India VIX, a volatility index based on the Nifty Index Option prices, which indicates the expected market volatility over next 30 calendar days, on Monday dropped 10.32% to close at an all-time low of 13.04%.

Experts believe that investors do not foresee any shock, which has led to lower implied volatility (IV).

“With Europe addressing its key issues for now, the Indian government starting its reforms drive and the US Fed giving comforting statements, there is hardly any shock expected in the markets. Also, after a sharp surge in largecaps post reforms announcement, markets are taking a breather, trading in a narrow range,” said Sandeep Singhal, co-head, institutional equities at Emkay Global Financial Services. 

India VIX has been in a steady decline, falling nearly 30% over the last one month since the government initiated the reforms drive.


Siddarth Bhamre, head of derivatives at Angel Broking, said investors have been writing options in the 5600-5800 range aggressively before the current expiry, which has led to IVs falling sharply over the last few sessions.

Karun Mutha, senior VP & head, equity & derivatives advisory at HSBC Invest Securities, said the drastic fall in volatility implies that markets are probably not expecting much from the expiry.

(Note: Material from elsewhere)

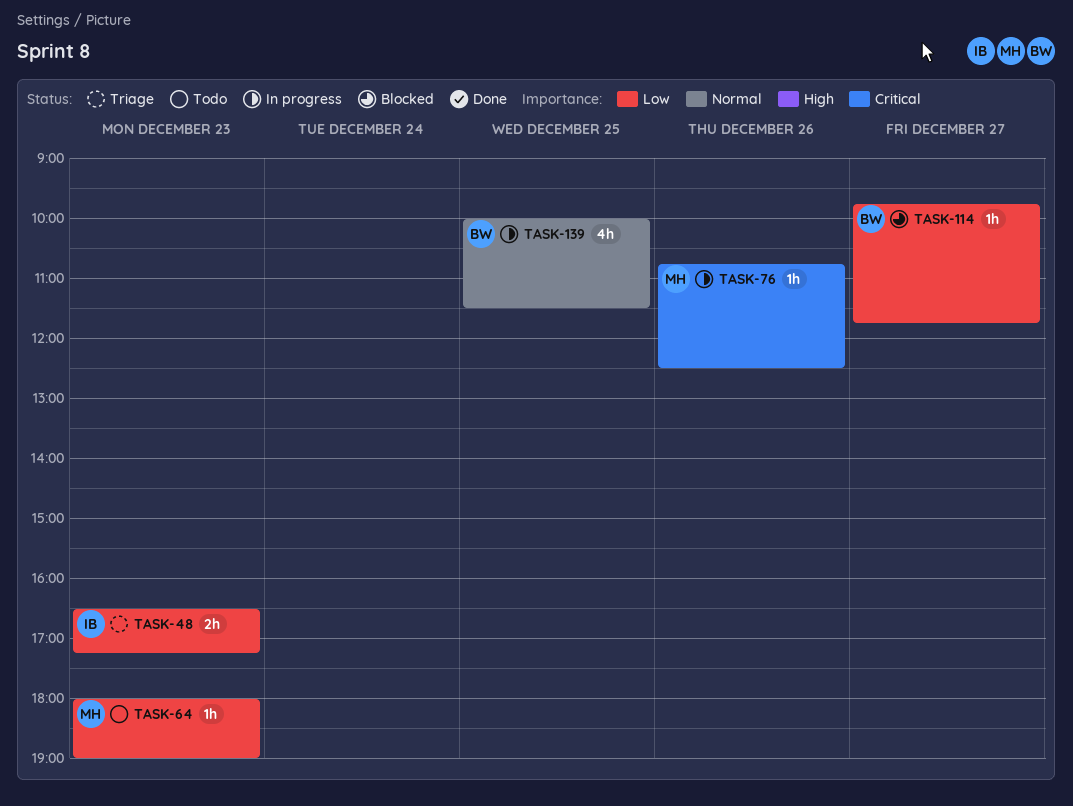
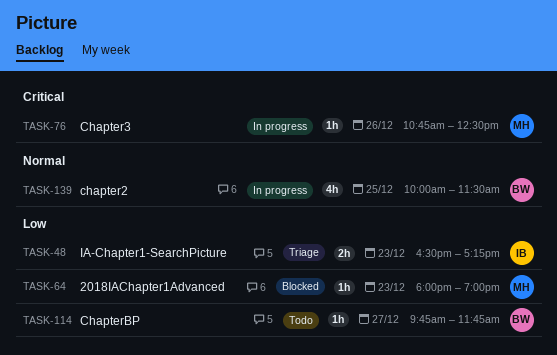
TASK-64, status: Todo -> Blocked
TASK-114, status: Blocked -> Todo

“Currently, there is no large participation and the November premiums have also fallen sharply as people are waiting quarterly results season and certain key events lined up in the month end to get over,” said Mutha.

Experts believe that VIX data as such does not have relevance to past historical data and it is difficult to draw conclusions based on this.

“However, market direction is normally inversely related to VIX movement and so if we see any reversal in VIX, markets may see some action. Till the time Nifty remains above 5600, market direction seems to be positive and we may see markets moving up further if 5730 is broken,” said Mutha.